Despite these potentialites, Pathway Genomics has seized the rhetorical high ground (or low, depending on your understanding of the issues). A press release issued by Pathway Genomics after Myriad filed suit proclaims "Pathway Genomics Responds to Myriad Genetics Lawsuit, Defends the Rights of All Women to Receive BRCA Testing Regardless of Socioeconomic Status" and is illustrated with a graphic that would have been at home in a World War II propaganda banner flying over the Red Army:
We are a company trying to do good in the world. Forty-eight hours after we raised hundreds of thousands of dollars for Susan G. Komen to fight breast cancer and announced our donation of $10 million of free genetic testing for women in need, Myriad Genetics slaps us with this unwarranted lawsuit.

# # # # #

* What is required: Retype the entire passage about Pathway Genomics and the Myriad Genetics lawsuit word for word. The data has no connection to the text.

* Records supplied:
# # # # #

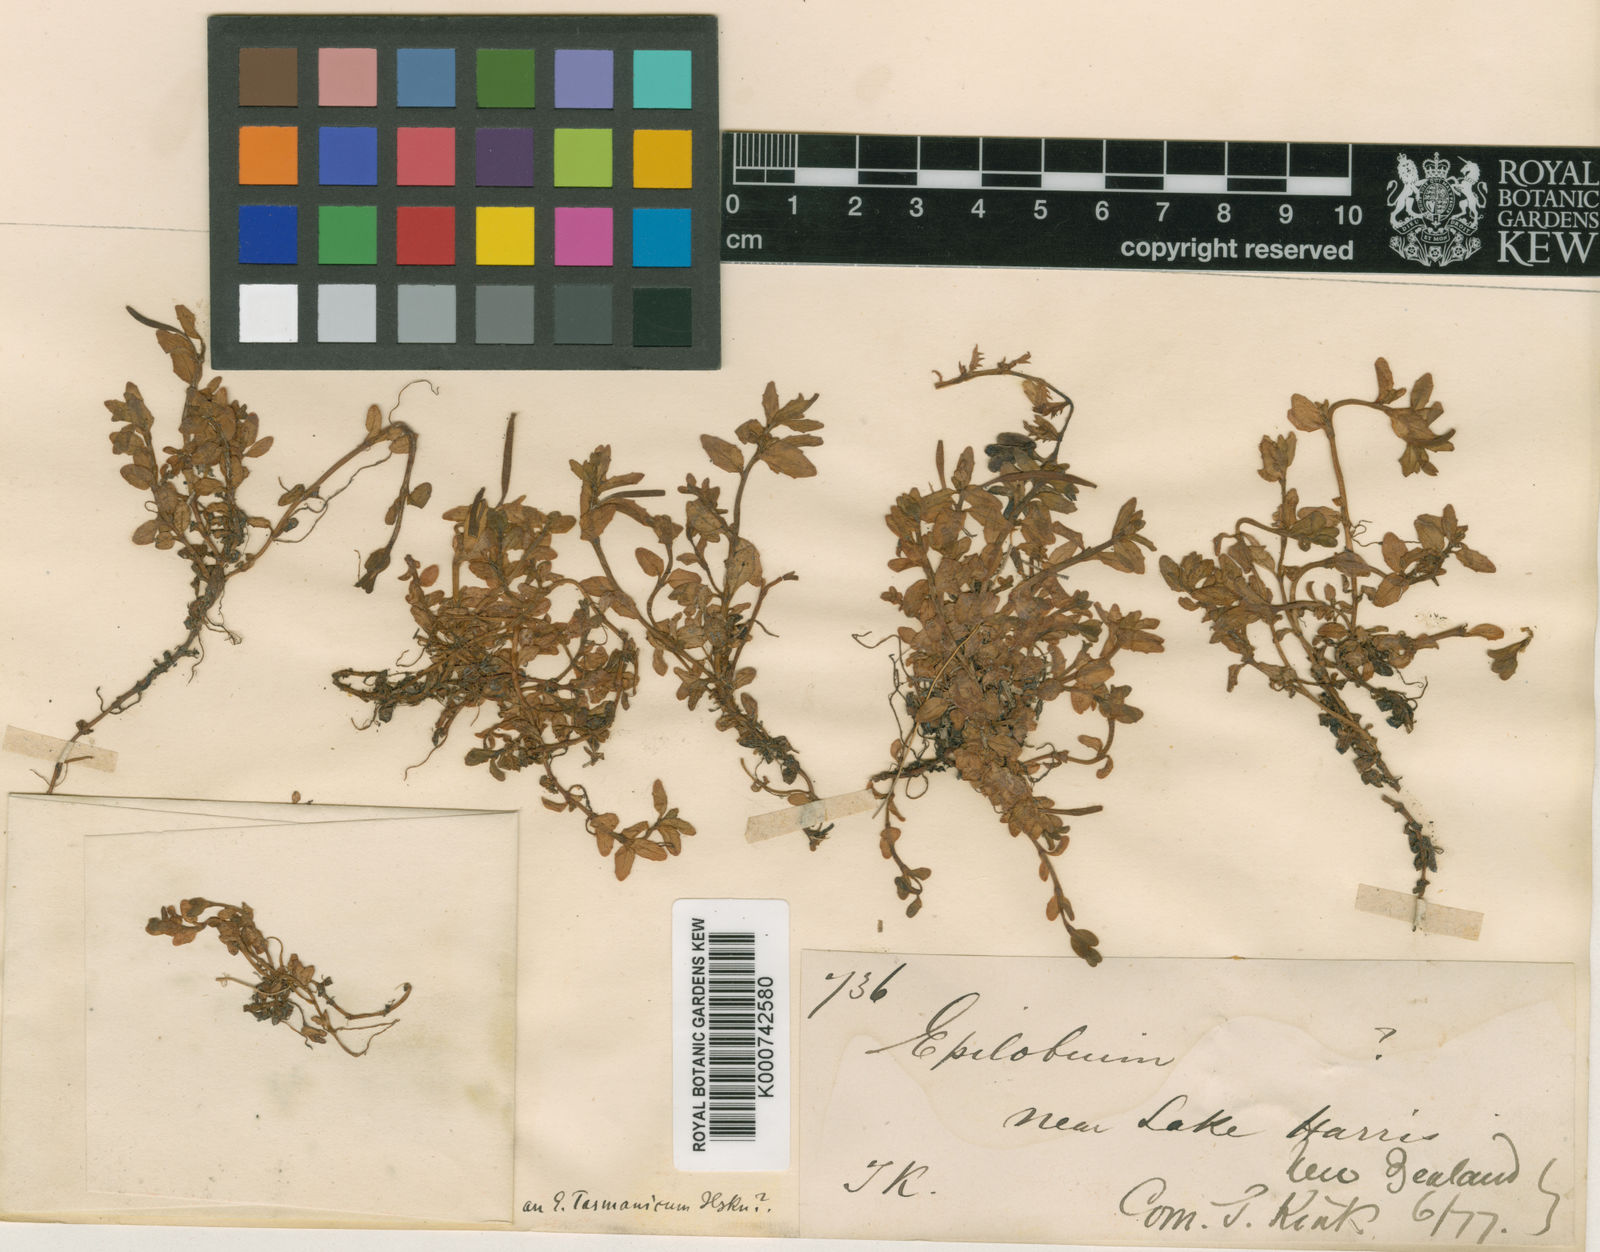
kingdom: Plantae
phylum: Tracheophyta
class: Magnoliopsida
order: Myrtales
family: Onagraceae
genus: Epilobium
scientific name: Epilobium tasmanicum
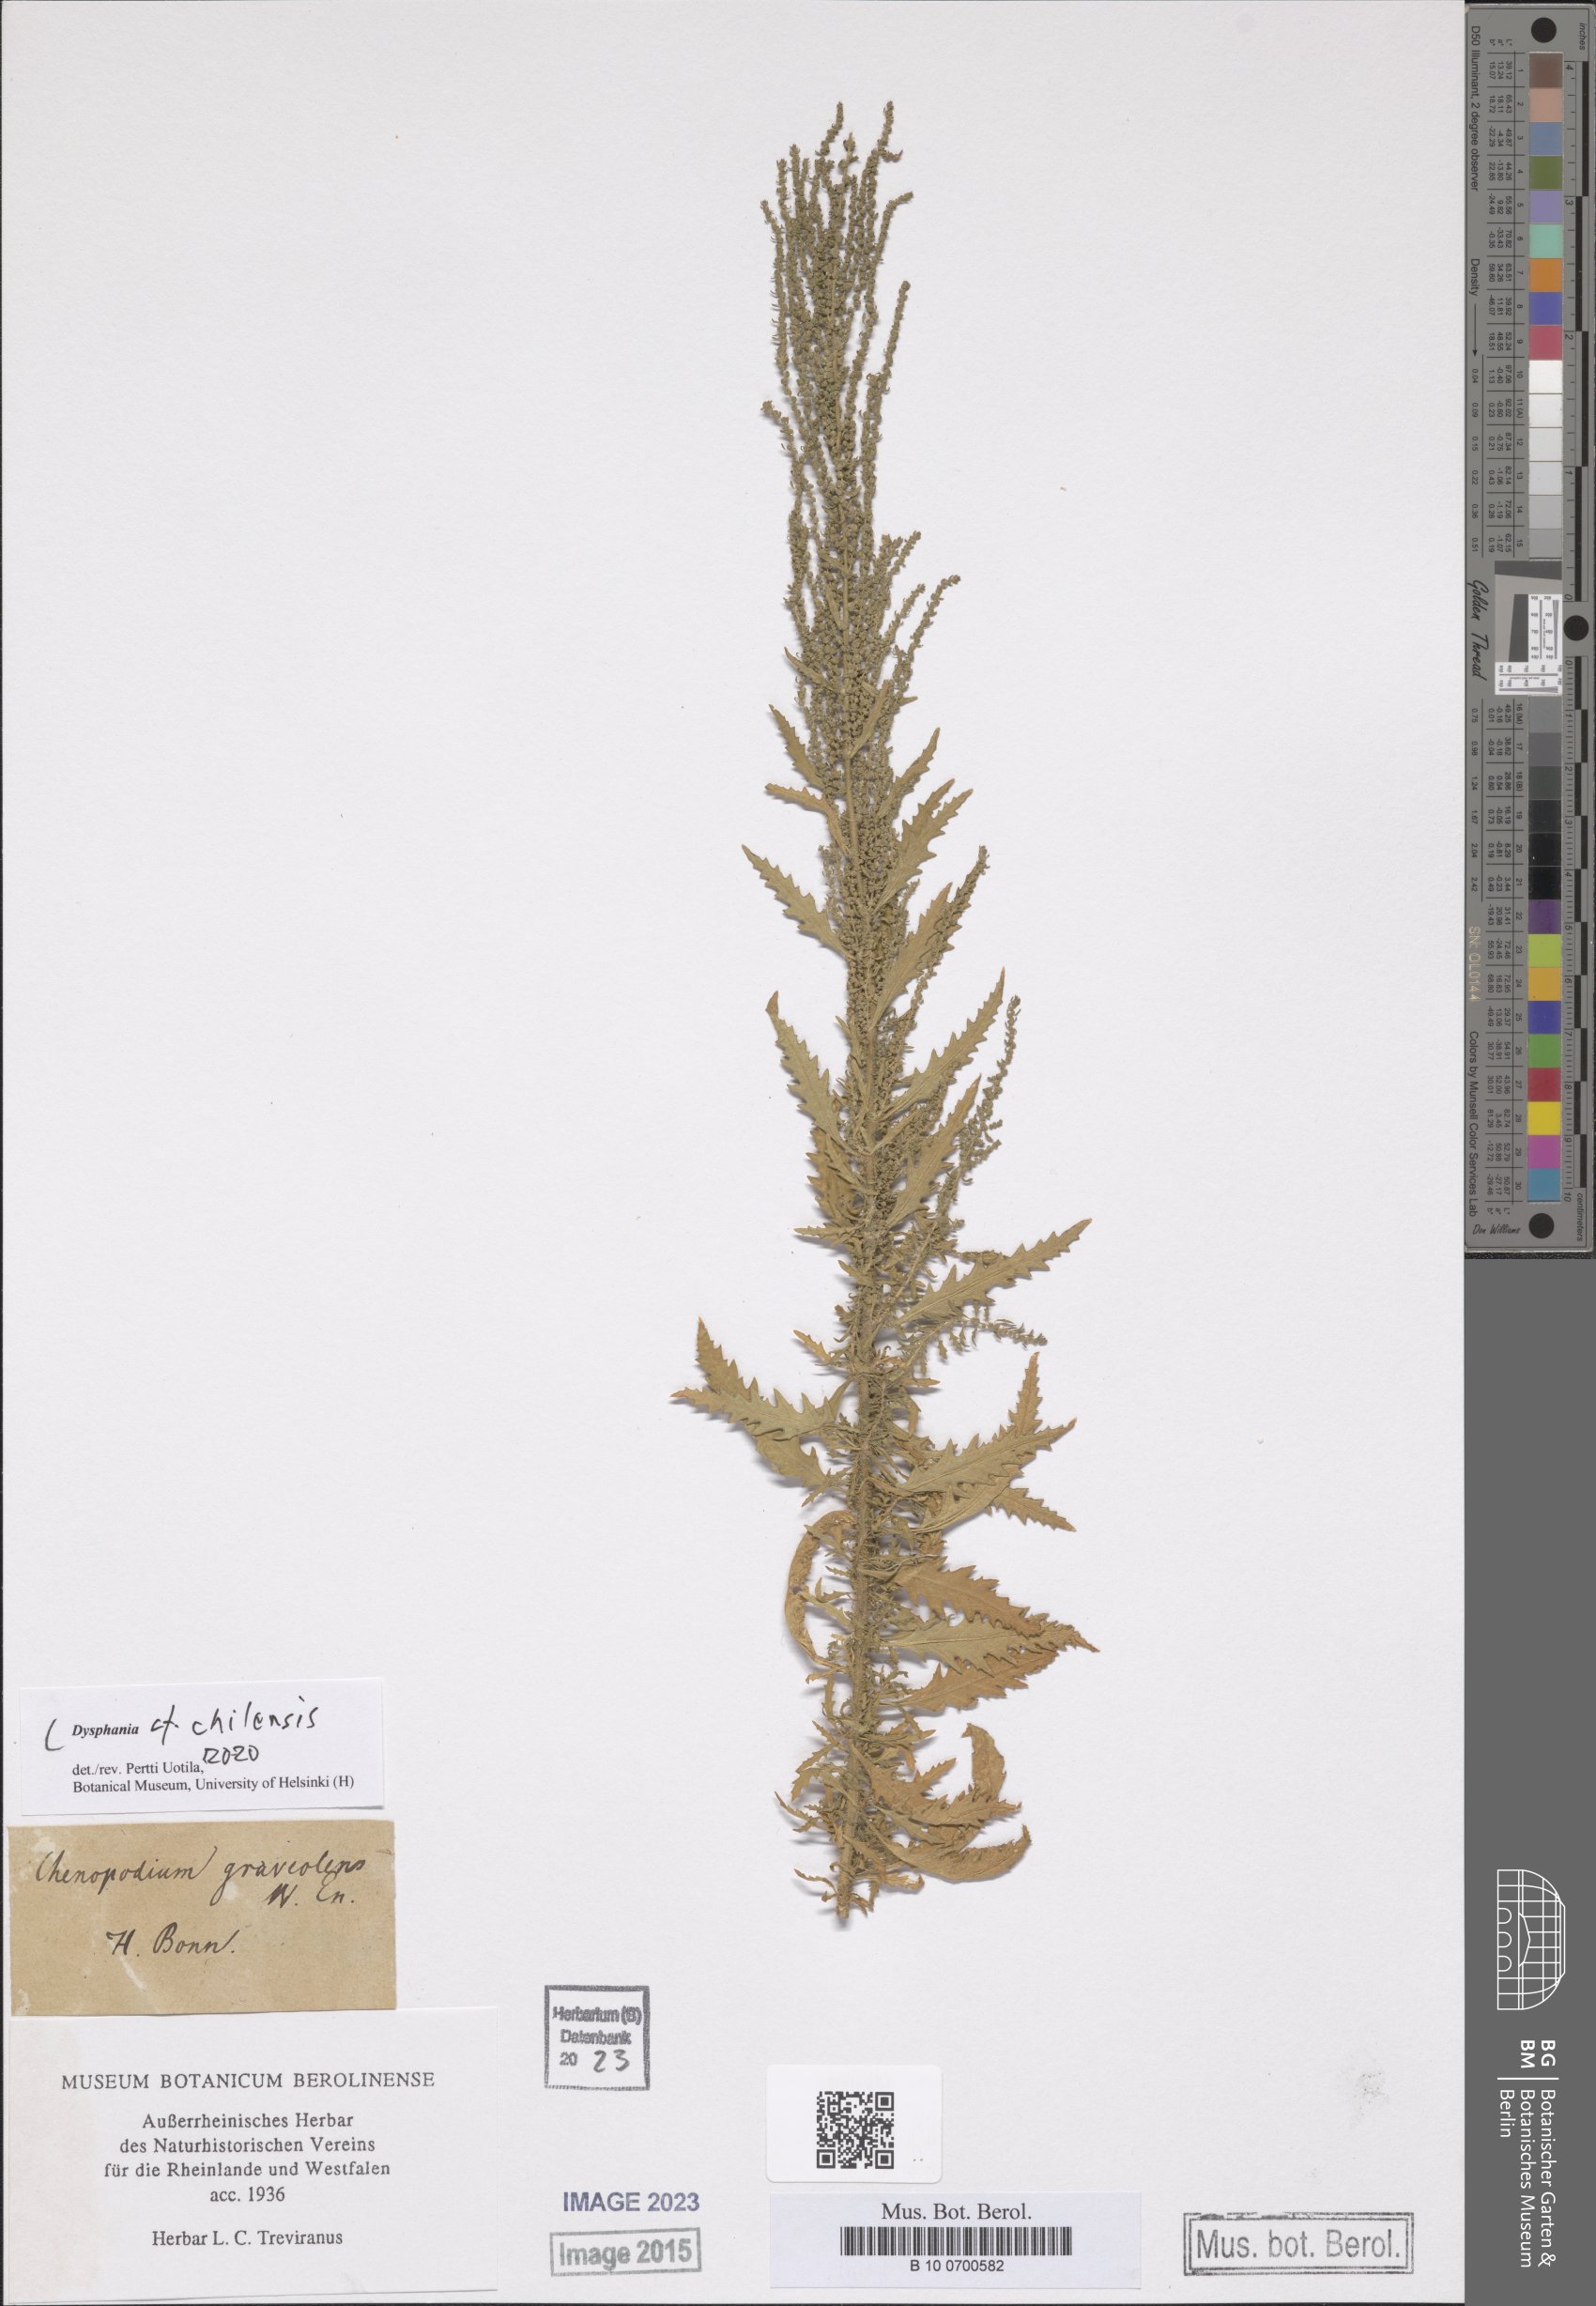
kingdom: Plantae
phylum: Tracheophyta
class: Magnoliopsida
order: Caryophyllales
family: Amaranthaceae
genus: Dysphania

# # # # #

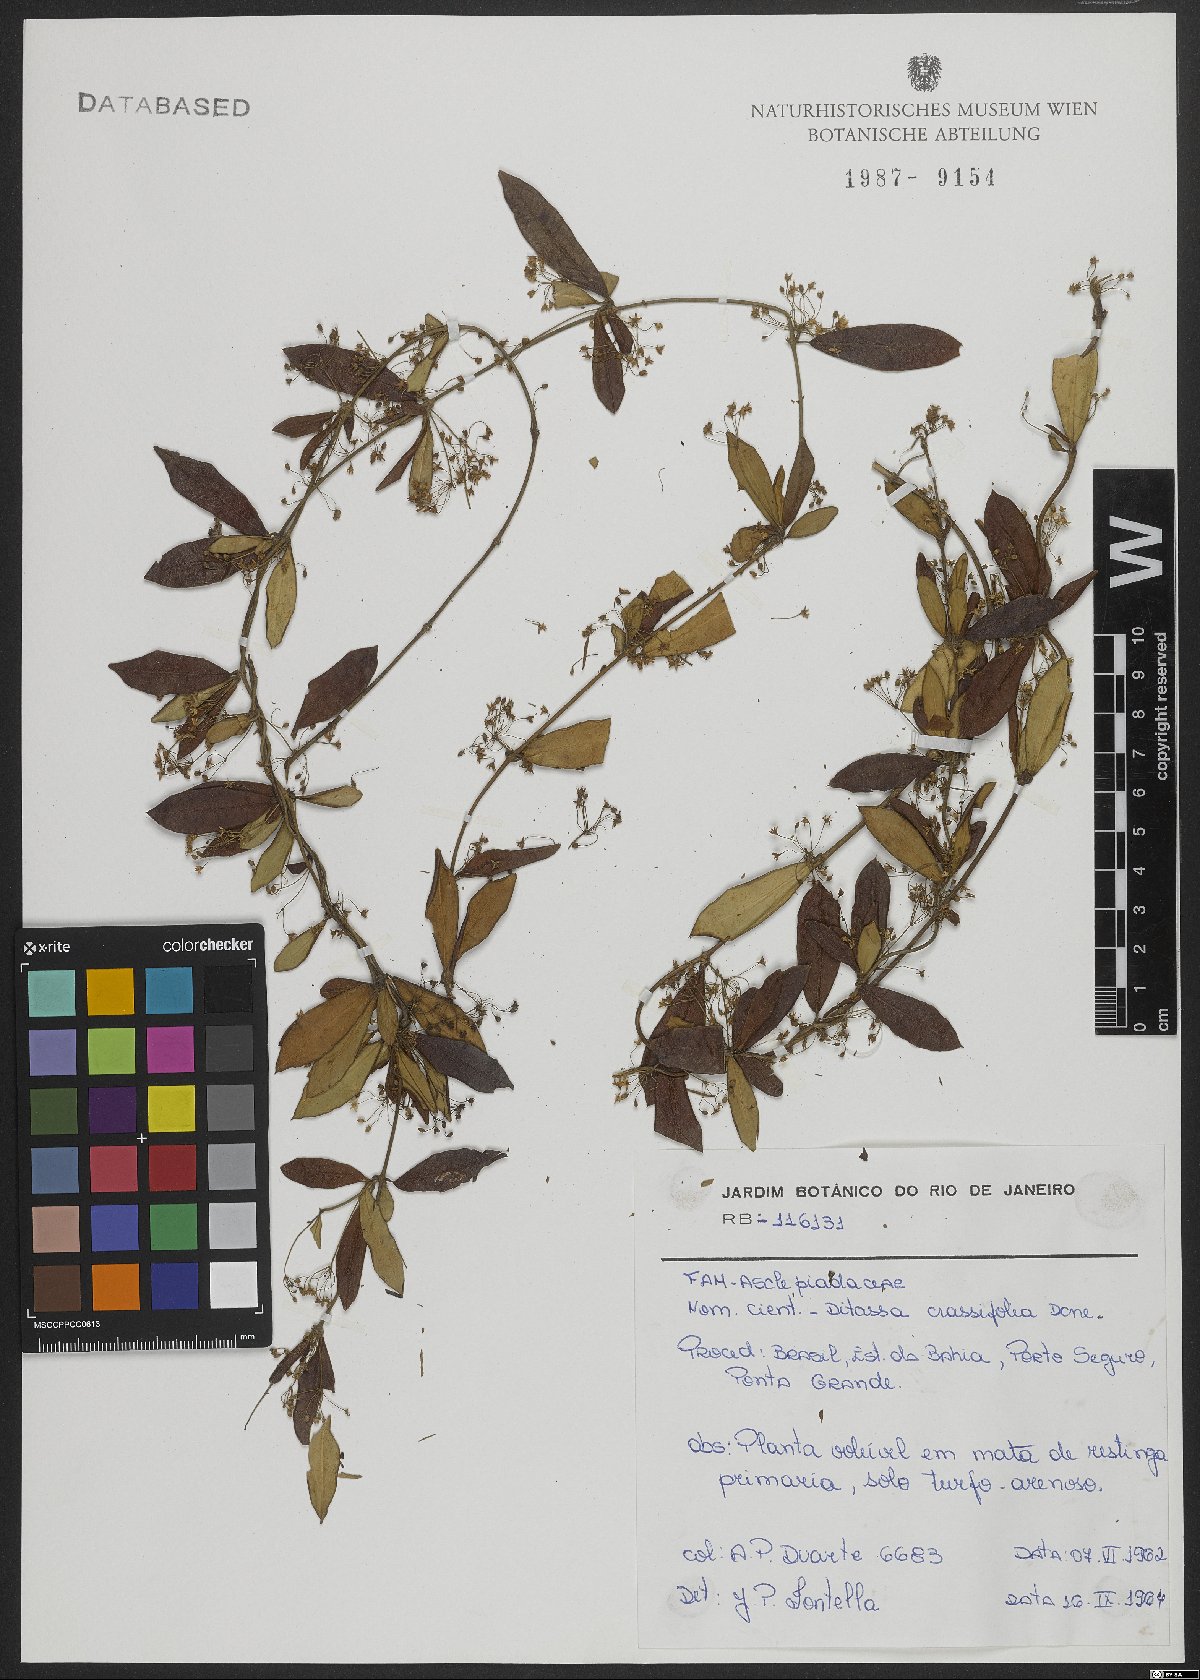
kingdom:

# # # # #

* Solution for this exercise:
Despite these potentialites, Pathway Genomics has seized the rhetorical high ground (or low, depending on your understanding of the issues). A press release issued by Pathway Genomics after Myriad filed suit proclaims "Pathway Genomics Responds to Myriad Genetics Lawsuit, Defends the Rights of All Women to Receive BRCA Testing Regardless of Socioeconomic Status" and is illustrated with a graphic that would have been at home in a World War II propaganda banner flying over the Red Army:
We are a company trying to do good in the world. Forty-eight hours after we raised hundreds of thousands of dollars for Susan G. Komen to fight breast cancer and announced our donation of $10 million of free genetic testing for women in need, Myriad Genetics slaps us with this unwarranted lawsuit.